Poster
in
Affinity Event: Black in AI
Evaluating Multilingual Dense Embedding Models and a Sparse Model for Information Retrieval in Yoruba: A Comparative Study
Adejumobi Joshua · Anthony Soronnadi · Olubayo Adekanmbi
Selecting the appropriate embedding model for information retrieval tasks is critical, particularly when considering the language of the documents. There are numerous multilingual dense embedding models available today, each demonstrating varied levels of performance across different languages. Although most of these models are pretrained on high-resource languages, several also incorporate significant data from low-resource languages.
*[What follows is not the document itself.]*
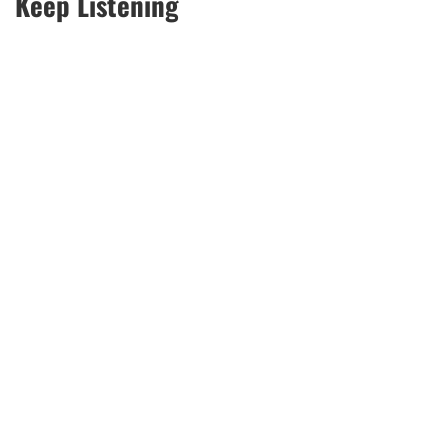
Keep Listening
This study assesses the performance of several open-source multilingual embedding models—BGE-M3, ML-E5-large, LaBSE, and E5-mistral-7b—in the context of information retrieval in Yoruba, a low-resource language. Additionally, we evaluated the performance of the BM25 sparse retrieval model, which achieved a Mean Reciprocal Rank (MRR) of 0.40, providing a baseline comparison. Our results indicate that BGE-M3 is the top performer, achieving an MRR accuracy of 0.62, with ML-E5-large close behind at 0.59. E5-mistral-7b and LaBSE follow, with MRRs of 0.43 and 0.18, respectively. This analysis highlights the comparative effectiveness of dense versus sparse retrieval models in processing queries in a low-resource language like Yoruba.